The August Advance Report on July Durable Goods was released this morning by the Census Bureau. Here is the Bureau's summary on new orders:

New orders for manufactured durable goods in July decreased $17.8 billion or 7.3 percent to $226.6 billion, the U.S. Census Bureau announced today. This decrease, down following three consecutive monthly increases and followed a 3.9 percent June increase. Excluding transportation, new orders decreased 0.6 percent. Excluding defense, new orders decreased 6.7 percent.
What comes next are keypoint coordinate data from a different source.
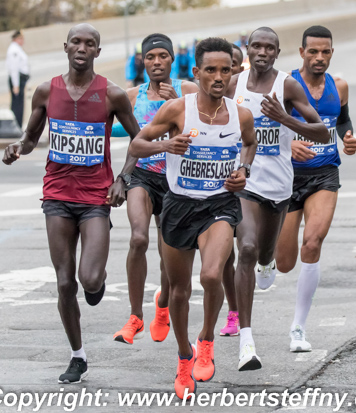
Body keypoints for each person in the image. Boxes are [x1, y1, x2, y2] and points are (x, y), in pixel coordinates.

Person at [2, 23, 140, 383]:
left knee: (89, 279)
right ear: (66, 48)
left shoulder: (112, 94)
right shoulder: (47, 90)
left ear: (97, 50)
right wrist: (18, 147)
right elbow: (31, 137)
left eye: (89, 43)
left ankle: (97, 284)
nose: (82, 47)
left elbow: (138, 142)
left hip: (96, 197)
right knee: (65, 282)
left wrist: (122, 179)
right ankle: (78, 356)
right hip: (58, 195)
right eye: (76, 42)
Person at [129, 37, 257, 399]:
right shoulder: (176, 110)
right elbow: (137, 144)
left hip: (219, 204)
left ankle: (206, 340)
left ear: (233, 73)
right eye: (211, 70)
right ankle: (184, 355)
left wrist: (243, 169)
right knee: (180, 291)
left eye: (225, 70)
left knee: (213, 273)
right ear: (196, 73)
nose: (218, 76)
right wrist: (165, 145)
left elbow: (250, 143)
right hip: (179, 205)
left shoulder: (240, 114)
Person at [226, 26, 331, 371]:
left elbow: (320, 130)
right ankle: (246, 341)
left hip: (280, 187)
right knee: (247, 248)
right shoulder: (234, 84)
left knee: (265, 254)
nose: (262, 52)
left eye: (269, 48)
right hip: (245, 182)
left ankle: (266, 263)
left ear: (277, 52)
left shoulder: (286, 85)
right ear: (248, 49)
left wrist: (283, 117)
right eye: (256, 46)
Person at [274, 25, 356, 353]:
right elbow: (266, 126)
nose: (319, 57)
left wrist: (348, 138)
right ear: (302, 53)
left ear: (332, 53)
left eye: (325, 52)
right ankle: (266, 260)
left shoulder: (340, 86)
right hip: (287, 177)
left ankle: (298, 327)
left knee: (313, 242)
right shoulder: (285, 85)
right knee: (283, 262)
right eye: (313, 52)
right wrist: (288, 144)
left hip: (325, 173)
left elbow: (343, 121)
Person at [111, 34, 199, 345]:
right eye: (151, 57)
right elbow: (133, 139)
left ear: (172, 60)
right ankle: (135, 317)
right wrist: (121, 177)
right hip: (144, 176)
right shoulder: (132, 96)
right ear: (143, 61)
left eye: (163, 56)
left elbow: (207, 129)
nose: (156, 62)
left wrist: (177, 101)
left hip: (176, 182)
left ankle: (162, 307)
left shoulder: (188, 90)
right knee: (138, 238)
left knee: (167, 255)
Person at [218, 42, 246, 338]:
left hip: (252, 186)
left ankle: (267, 254)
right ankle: (234, 312)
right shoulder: (199, 103)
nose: (224, 73)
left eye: (231, 66)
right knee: (226, 256)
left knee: (249, 248)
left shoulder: (247, 103)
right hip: (220, 189)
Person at [6, 30, 30, 127]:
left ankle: (18, 125)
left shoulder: (17, 49)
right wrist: (16, 85)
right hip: (17, 80)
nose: (23, 41)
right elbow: (14, 68)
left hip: (20, 79)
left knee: (19, 104)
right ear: (17, 39)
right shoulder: (14, 50)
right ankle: (15, 125)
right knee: (17, 105)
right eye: (21, 39)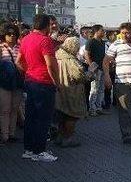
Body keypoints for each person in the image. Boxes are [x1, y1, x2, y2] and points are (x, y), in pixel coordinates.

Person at [15, 14, 60, 162]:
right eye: (51, 25)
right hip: (44, 83)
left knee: (31, 117)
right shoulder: (45, 40)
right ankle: (40, 151)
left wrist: (29, 70)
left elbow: (18, 61)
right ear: (47, 25)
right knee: (43, 118)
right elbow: (50, 64)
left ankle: (28, 150)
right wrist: (56, 82)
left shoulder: (26, 39)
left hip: (30, 82)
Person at [54, 37, 93, 147]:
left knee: (61, 114)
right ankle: (68, 138)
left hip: (58, 89)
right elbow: (79, 77)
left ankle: (60, 137)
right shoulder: (70, 59)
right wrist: (90, 72)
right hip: (71, 91)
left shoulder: (56, 55)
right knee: (71, 116)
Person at [0, 23, 23, 145]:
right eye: (9, 34)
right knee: (5, 109)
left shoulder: (21, 46)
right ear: (4, 35)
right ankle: (5, 136)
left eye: (14, 34)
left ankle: (12, 134)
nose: (12, 36)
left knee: (14, 109)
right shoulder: (1, 47)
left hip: (18, 82)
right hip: (4, 83)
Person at [84, 24, 108, 116]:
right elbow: (86, 54)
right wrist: (92, 67)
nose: (103, 32)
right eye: (102, 30)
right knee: (94, 89)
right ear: (96, 31)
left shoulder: (102, 42)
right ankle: (92, 109)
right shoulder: (90, 42)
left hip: (102, 69)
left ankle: (98, 107)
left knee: (101, 89)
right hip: (95, 69)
Transportation equipment, also down following three consecutive monthly increases, led the decrease, $16.7 billion or 19.4 percent to $69.7 billion. This was led by nondefense aircraft and parts, which decreased $14.5 billion. Download full PDF

The latest new orders number at -7.3% percent was well below the Investing.com forecast of -4.0 percent. Year-over-year new orders are down 0.3% percent.

If we exclude transportation, "core" durable goods were a less negative -0.6 percent and up 5.9 percent YoY. Investing.com was looking for a 0.5% MoM increase.

If we exclude both transportation and defense, durable goods were up 0.8 percent MoM and up 8.9 percent YoY.

The first chart is an overlay of durable goods new orders and the S&P 500. We see an obvious correlation between the two, especially over the past decade, with the market, not surprisingly, as the more volatile of the two.

An overlay with unemployment (inverted) also shows some correlation. We saw unemployment begin to deteriorate prior to the peak in durable goods orders that closely coincided with the onset of the Great Recession, but the unemployment recovery tended to lag the advance durable goods orders.

Here is an overlay with GDP - another comparison I like to watch closely.

The next chart shows the percent change in Core Durable Goods (which excludes transportation) overlaid on the headline number.

Here is a similar overlay, this time excluding Defense as well as Transportation (an even more "core" number).

This last chart is an overlay of Core Capital Goods on the larger series. This takes a step back in the durable goods process to show Manufacturers' New Orders for Nondefense Capital Goods Excluding Aircraft.

In theory the durable goods orders series should be one of the more important indicators of the economy's health. But its volatility and susceptibility to major revisions of the previous monthly data suggest caution in taking the data for any particular month too seriously.